Researchers are highlighting an imaging-based risk model that could identify women who may benefit from supplemental breast screening, according to a study published March 17 in the Journal of Clinical Oncology.
A team led by Mikael Eriksson, PhD, from Karolinska Institutet in Solna, Sweden, reported that their model outperformed the Tyrer-Cuzick version 8 model for both short-term and long-term risk assessment of breast cancer.
"An image-based risk model developed for short-term risk to identify women who may benefit from supplemental screening can also be used to assess long-term risk for identifying women who may benefit from primary prevention," Eriksson and colleagues wrote.
As breast cancer screening becomes more personalized, there is a need for improved risk assessment models that can help with primary prevention and treatment strategies. While artificial intelligence (AI) risk models derived from imaging show high discriminatory performance compared to traditional models, the researchers pointed out that the performance of these models has only been assessed for women at short-term risk.
Eriksson and colleagues wanted to assess both the long- and short-term performances of an image-based risk model, as well as compare them to those of the Tyrer-Cuzick v8 risk model. It used an independent set of baseline mammograms from the same underlying screening cohort that was used to develop the model.

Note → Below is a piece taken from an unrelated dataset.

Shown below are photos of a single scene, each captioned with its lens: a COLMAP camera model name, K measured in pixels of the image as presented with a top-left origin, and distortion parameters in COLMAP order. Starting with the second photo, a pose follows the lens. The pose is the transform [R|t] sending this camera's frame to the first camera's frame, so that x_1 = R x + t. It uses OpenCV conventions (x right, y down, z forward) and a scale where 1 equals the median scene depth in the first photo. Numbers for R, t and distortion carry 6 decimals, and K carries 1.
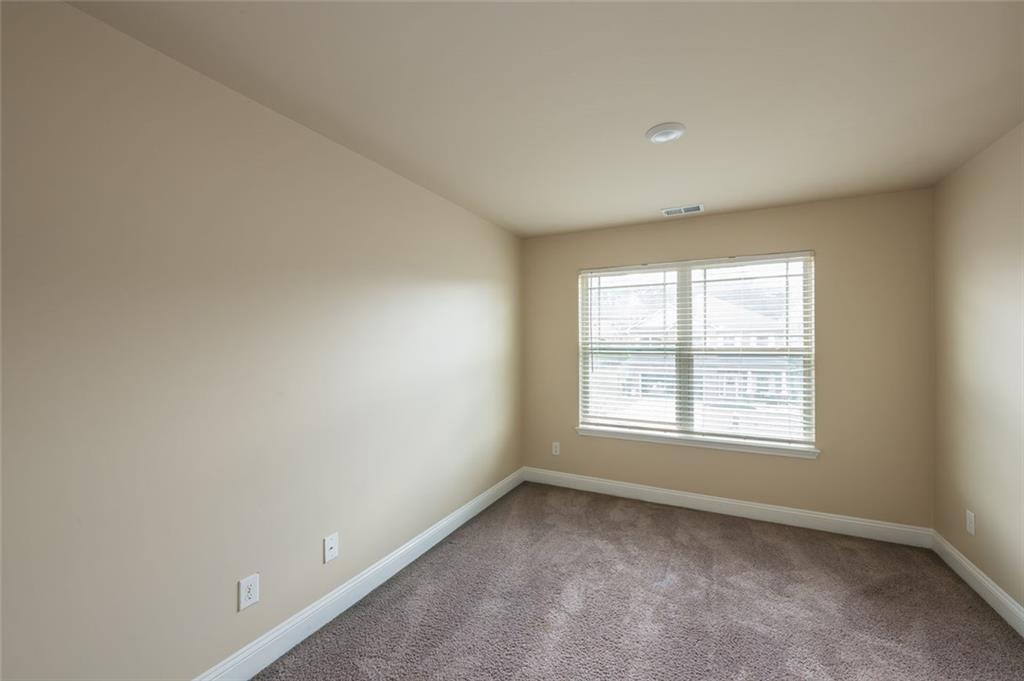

The model itself is a two-year risk model designed for women attending biennial breast cancer screening. It uses image-derived data to predict the risk of being diagnosed with a symptomatic cancer or a cancer at the next routine screening, and it is available for clinical use in the U.S. and Europe.
For the study, the researchers tested the model on 8,604 randomly selected women ages 40 to 74 years from the KARolinska MAmmography Project for Risk Prediction of Breast Cancer (KARMA) screening cohort. The cohort began in 2010 and included 2,028 incident breast cancers diagnosed before May 2022.

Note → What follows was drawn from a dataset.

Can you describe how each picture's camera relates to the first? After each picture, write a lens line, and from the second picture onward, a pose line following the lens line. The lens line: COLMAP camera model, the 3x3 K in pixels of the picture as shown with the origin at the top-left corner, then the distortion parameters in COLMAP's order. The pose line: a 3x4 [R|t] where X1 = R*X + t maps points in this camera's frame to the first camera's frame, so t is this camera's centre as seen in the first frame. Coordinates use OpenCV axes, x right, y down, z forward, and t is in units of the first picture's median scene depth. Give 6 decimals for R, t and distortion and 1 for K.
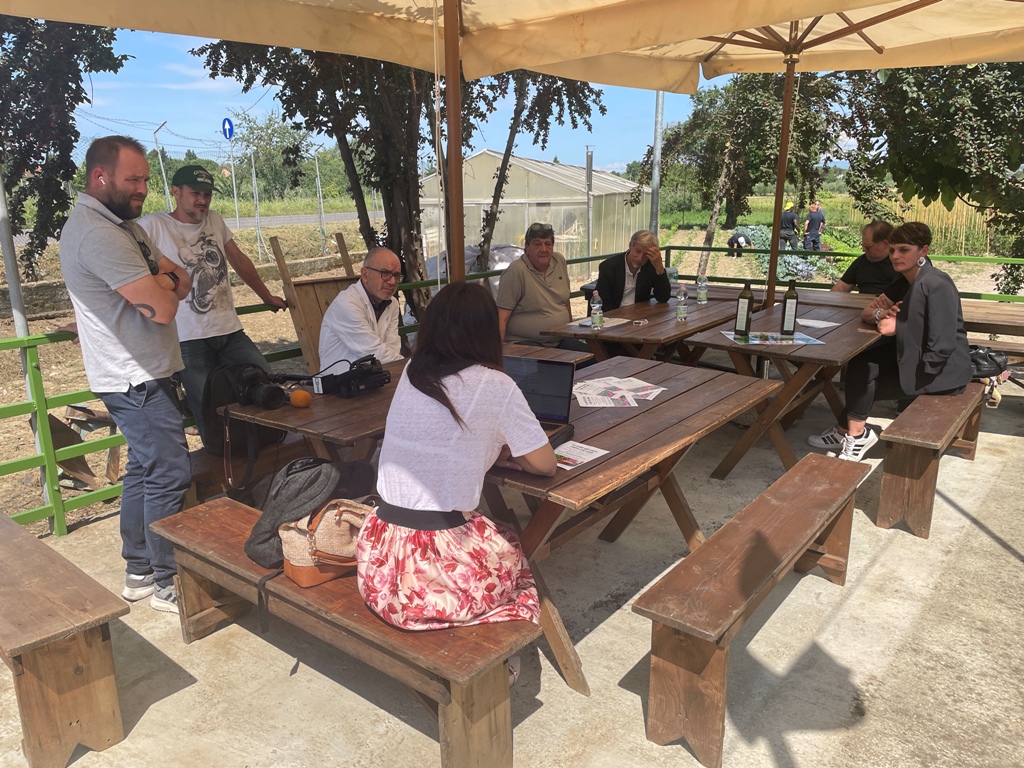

The team found that the risk model had better discriminatory performance over the Tyrer-Cuzick v8 model on both one- and 10-year follow-up, showing overall higher area under the curve (AUC) values.

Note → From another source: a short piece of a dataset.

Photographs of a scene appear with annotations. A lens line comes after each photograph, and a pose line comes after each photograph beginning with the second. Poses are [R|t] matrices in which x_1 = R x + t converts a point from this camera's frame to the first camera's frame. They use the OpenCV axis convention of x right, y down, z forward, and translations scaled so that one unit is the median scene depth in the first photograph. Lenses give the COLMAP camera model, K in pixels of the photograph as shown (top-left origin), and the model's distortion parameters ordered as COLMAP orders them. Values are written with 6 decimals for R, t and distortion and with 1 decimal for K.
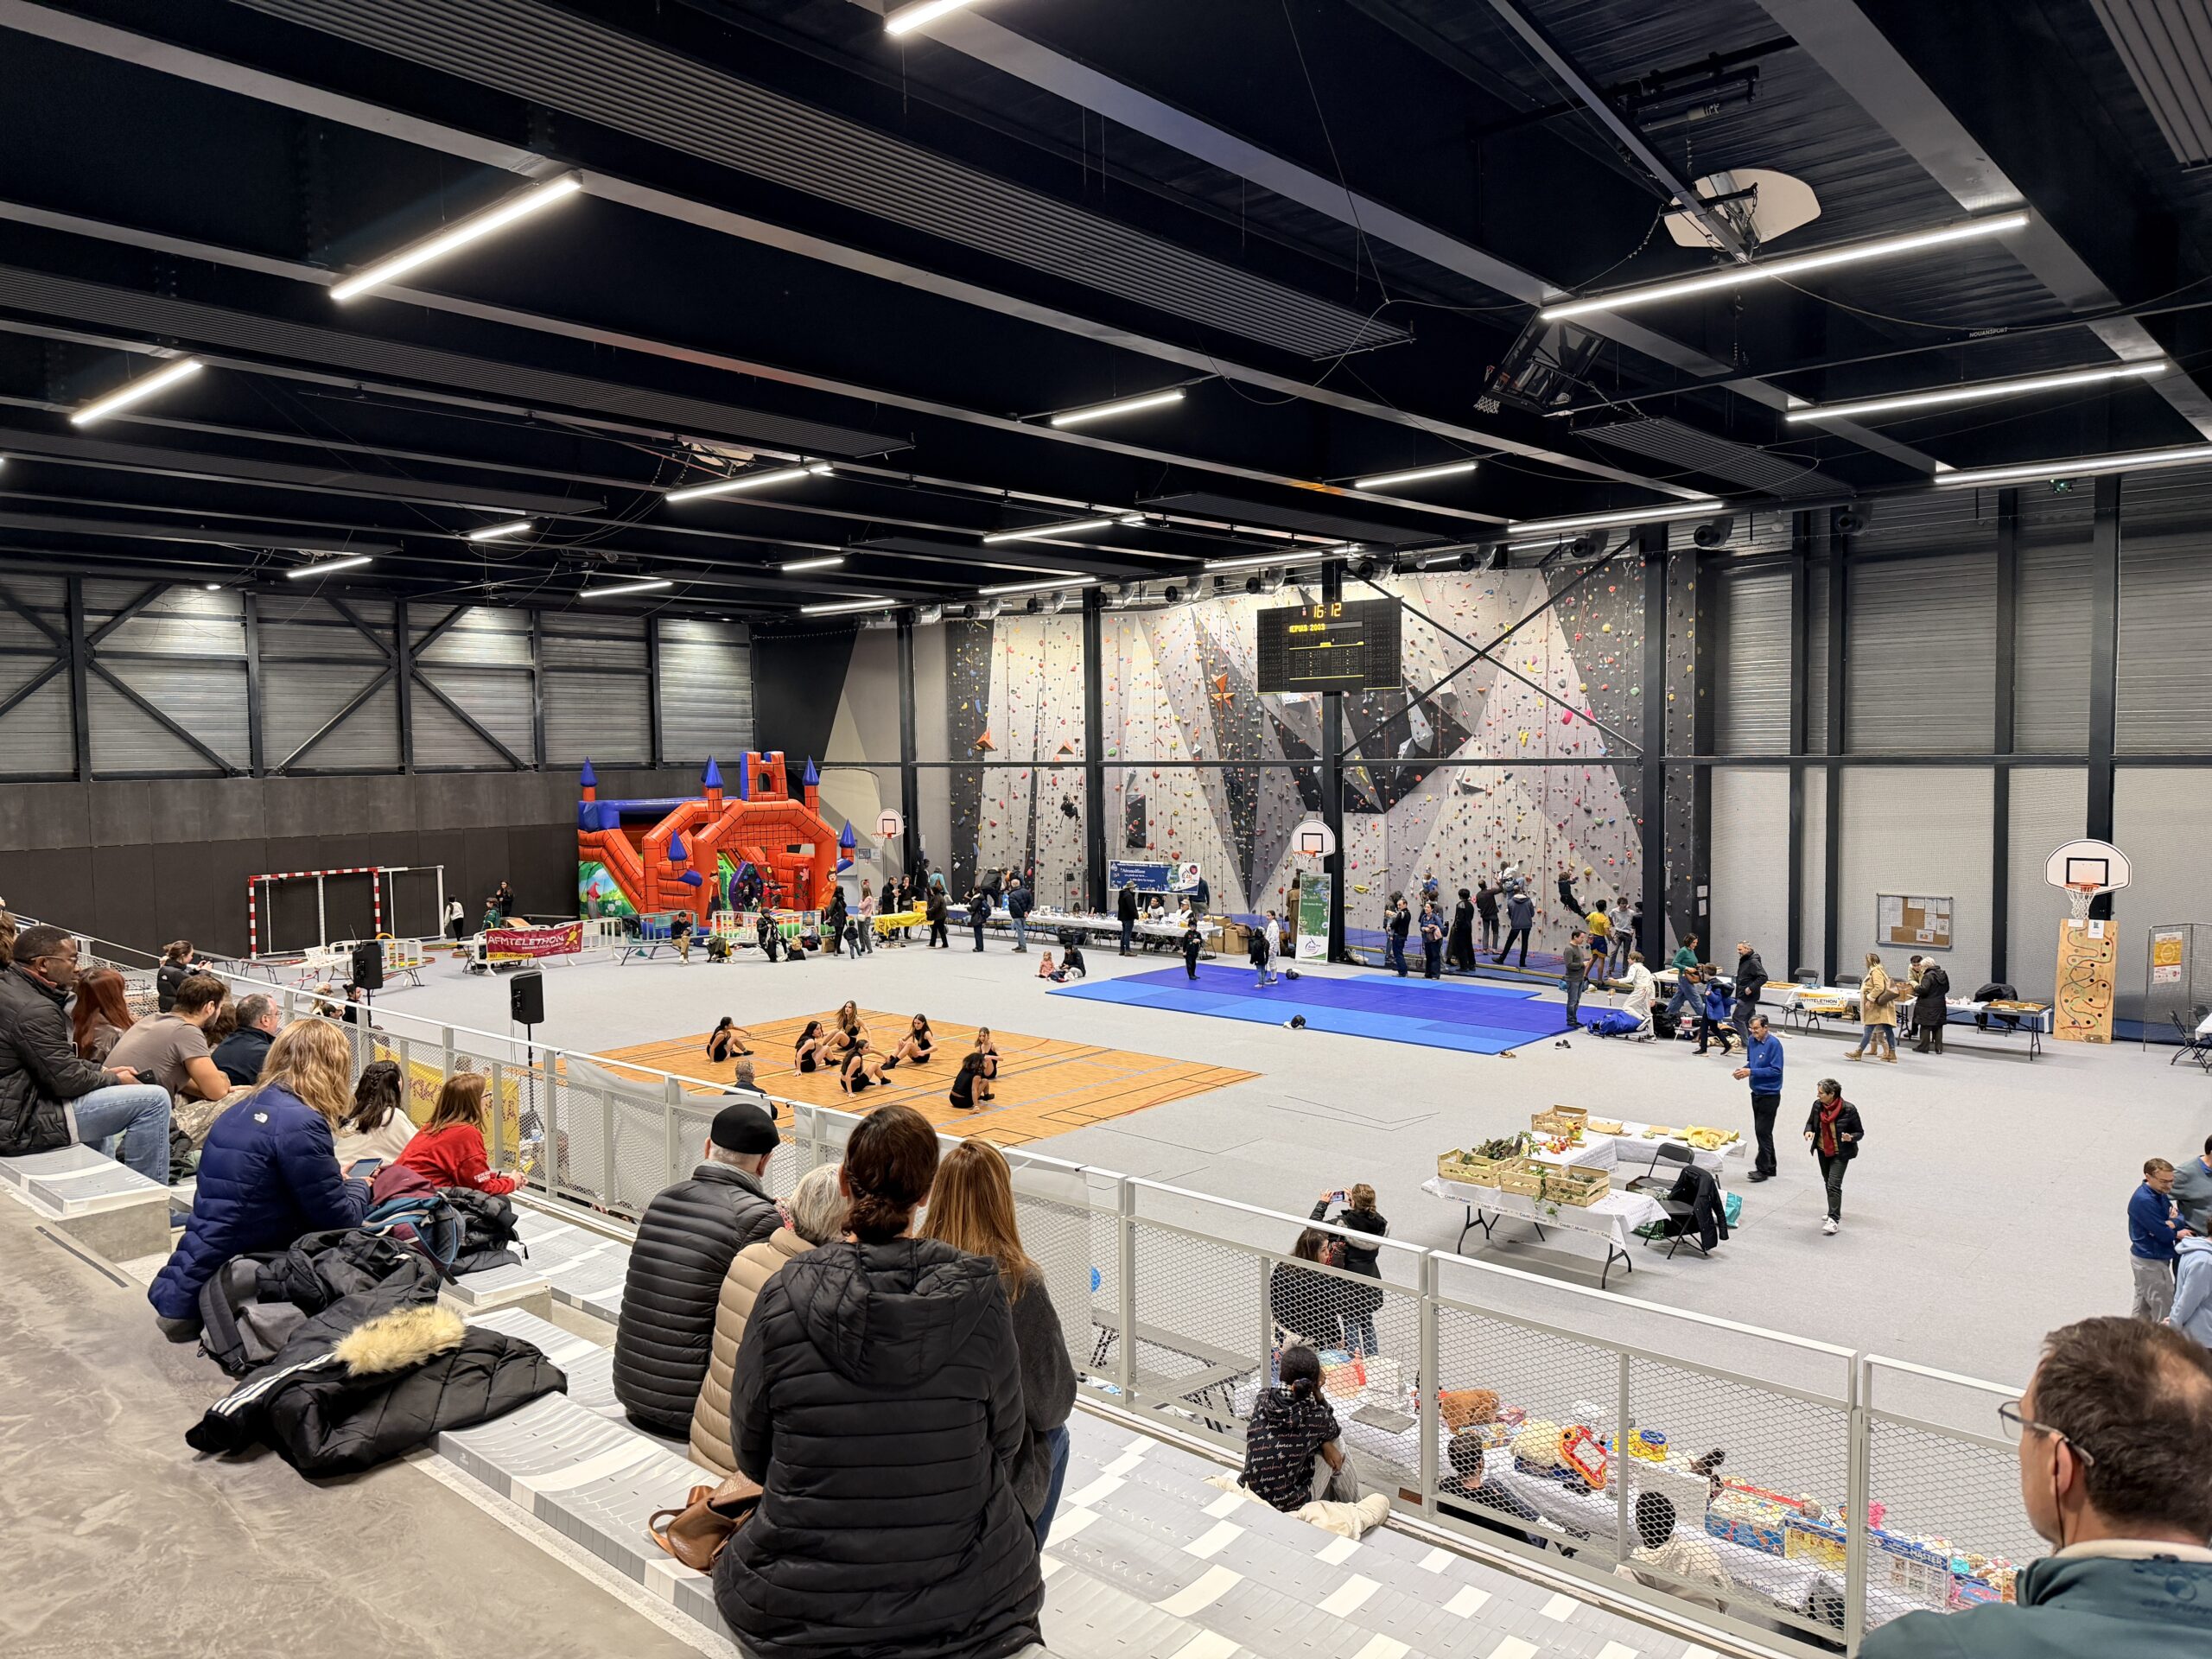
lens RADIAL K [[1540.1, 0, 1106.0], [0, 1540.1, 829.5], [0, 0, 1]] dist [0.092508, -0.128892]
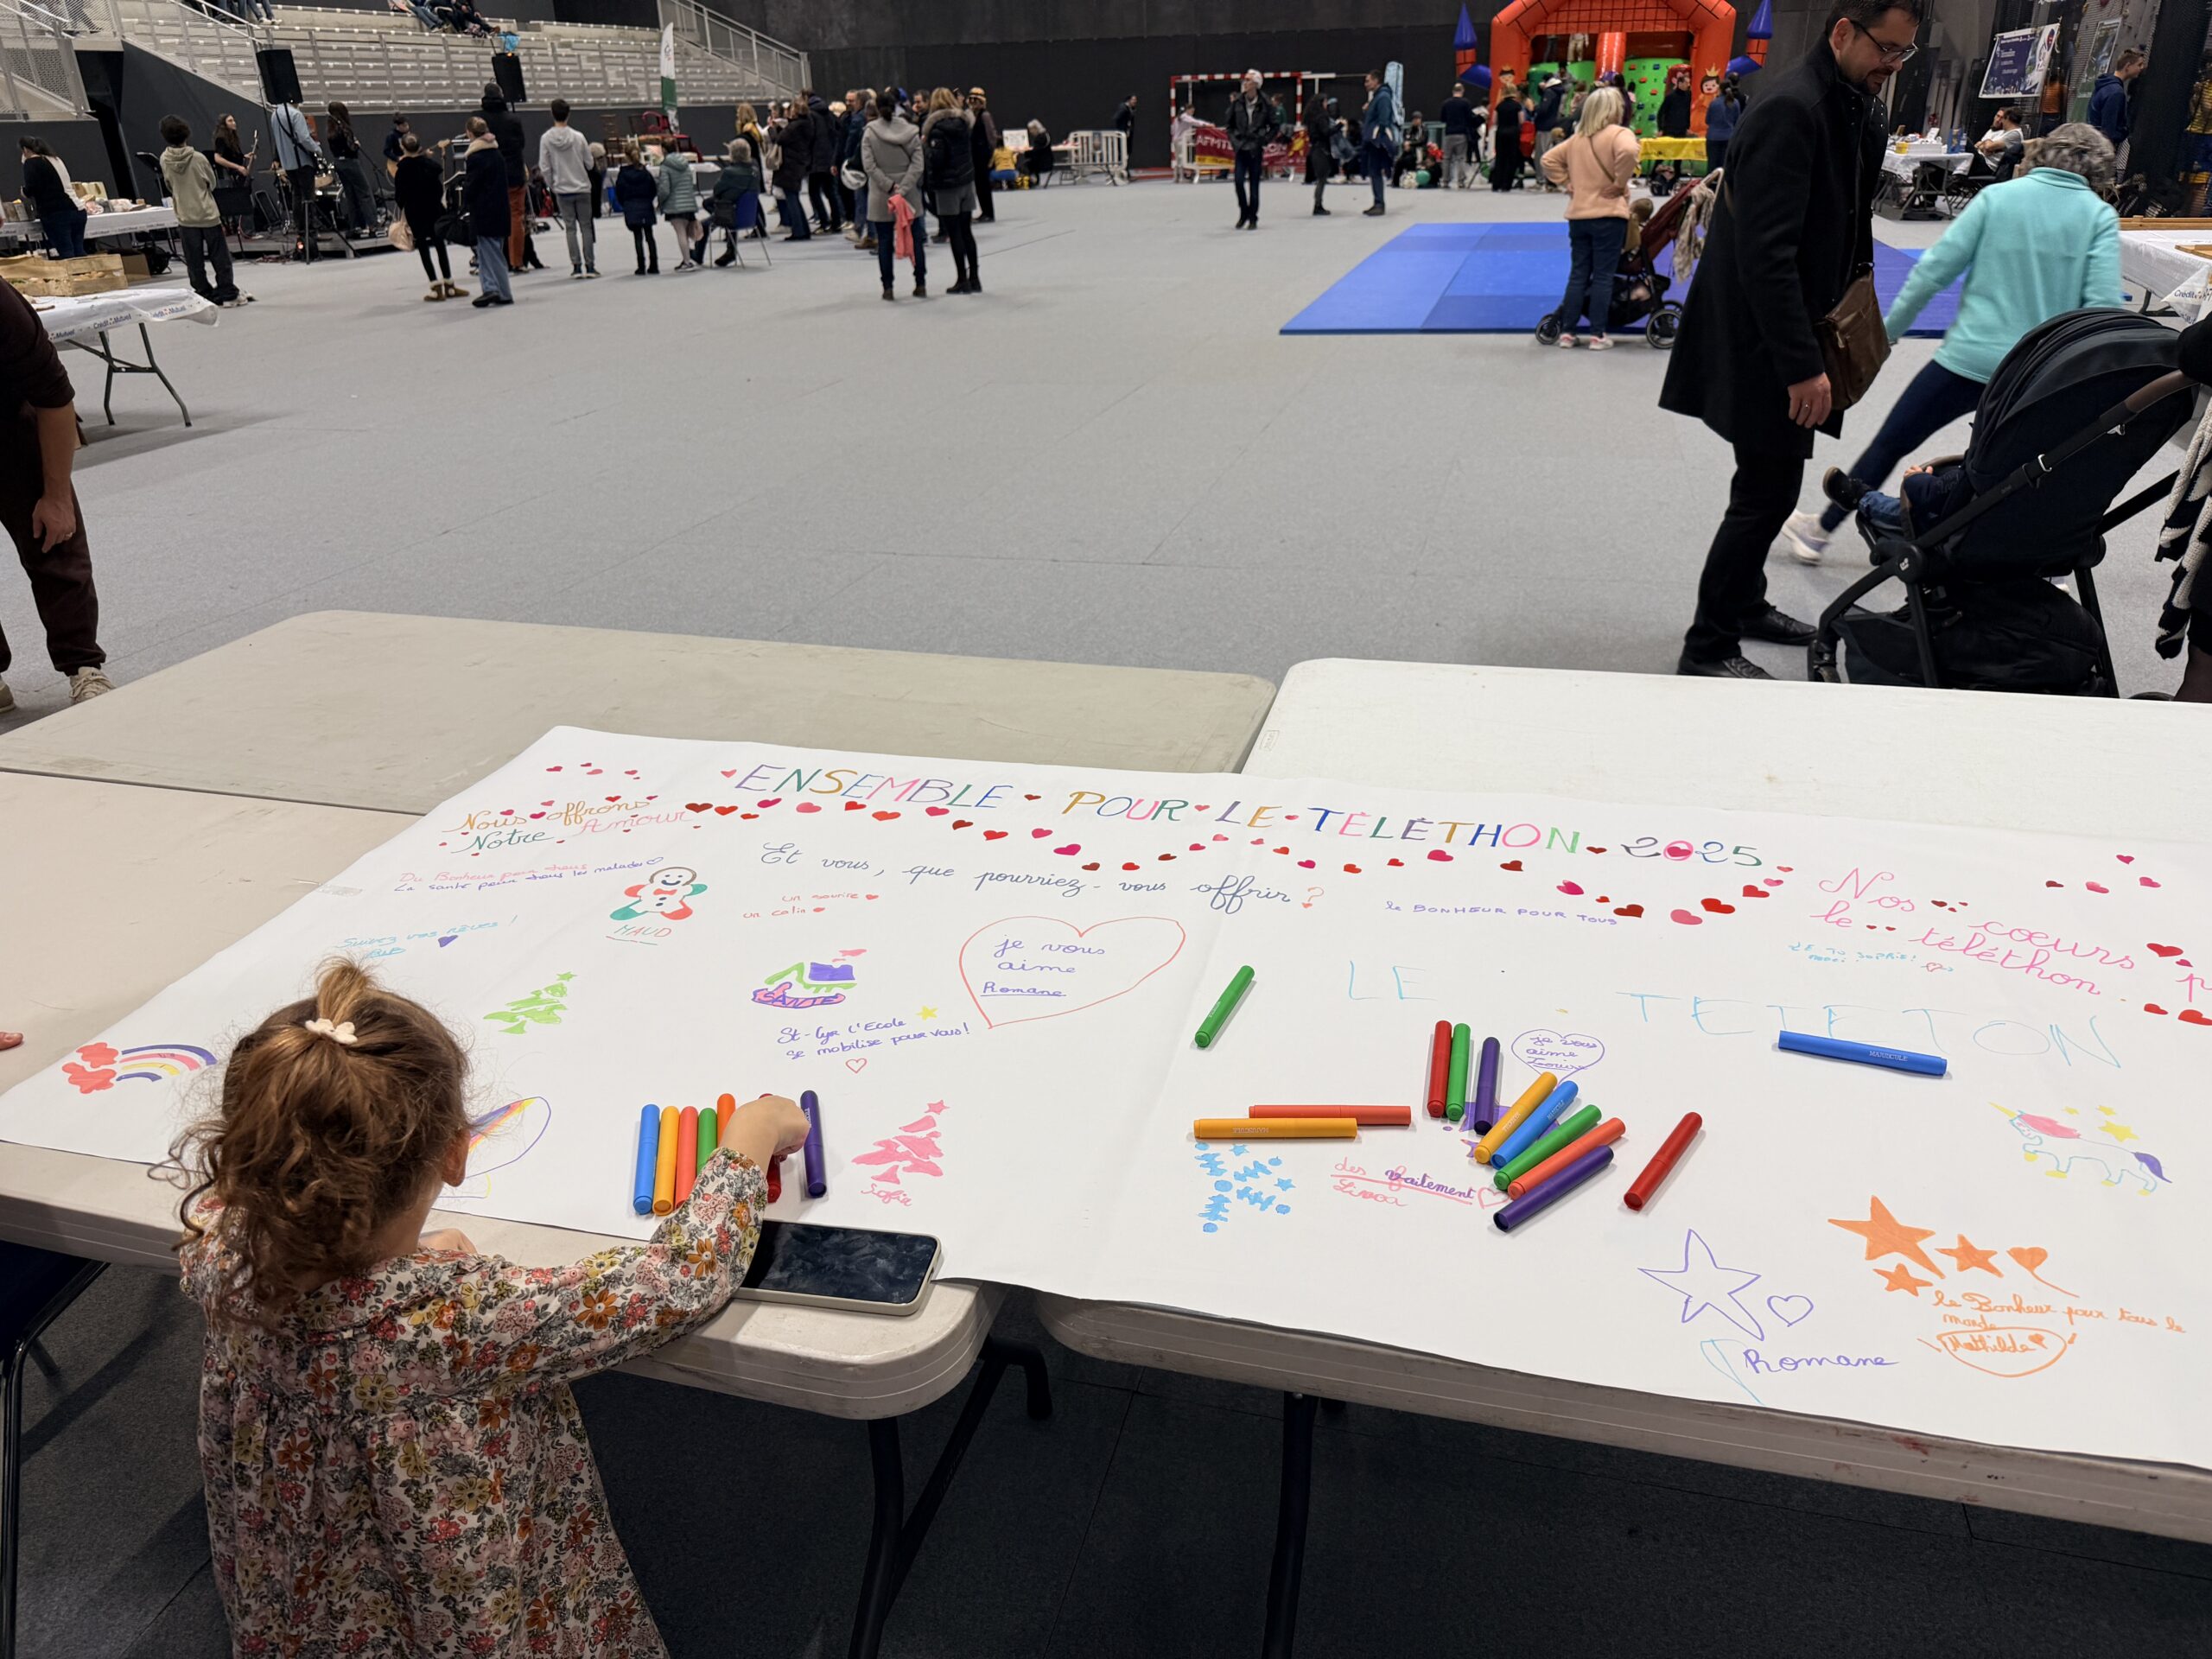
lens RADIAL K [[1540.1, 0, 1106.0], [0, 1540.1, 829.5], [0, 0, 1]] dist [0.092508, -0.128892]
pose [[0.426975, 0.381253, -0.819962, 0.410072], [-0.028180, 0.911944, 0.409347, 0.057042], [0.903824, -0.151674, 0.400121, 0.457721]]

|Performance of image-based risk model vs. Tyrer-Cuzick v8|
|Characteristic||Tyrer-Cuzick v8||Image-based risk model|
|Year 1||Year 10||Year 1||Year 10|
|High breast density||0.58||0.56||0.69||0.64|
|Low breast density||0.64||0.60||0.75||0.64|
|With family history||0.52||0.56||0.65||0.62|
|Without family history||0.61||0.58||0.75||0.66|
The researchers reported that when comparing the AUCs of both models at one, two, five, and 10 years of follow-up, the image-based risk model showed significantly higher AUC values across the follow-up periods in range.
The team also found that the image-based risk model showed higher AUCs in the short term, within one to three years of follow-up, with symptomatic and estrogen receptor-negative breast cancers showing the highest point estimates at or above 0.75.
In the long-term, all subtypes showed adjusted AUCs of 0.62 or greater after 10 years of follow-up. However, the image-based risk model had higher AUC values for estrogen receptor-positive, screen-detected, and invasive breast cancers in the long term (p < 0.01).
Finally, the authors found that the proportion of breast cancers identified as high-risk using the image-based risk model was 20%, significantly larger than the corresponding proportion identified using Tyrer-Cuzick at 7.1% (p < 0.01).
While the study indicates that the image-based risk model shows better overall performance, Eriksson and colleagues called for future studies to investigate the addition of lifestyle and familial risk factors, as well as genetic determinants to the image-based risk model.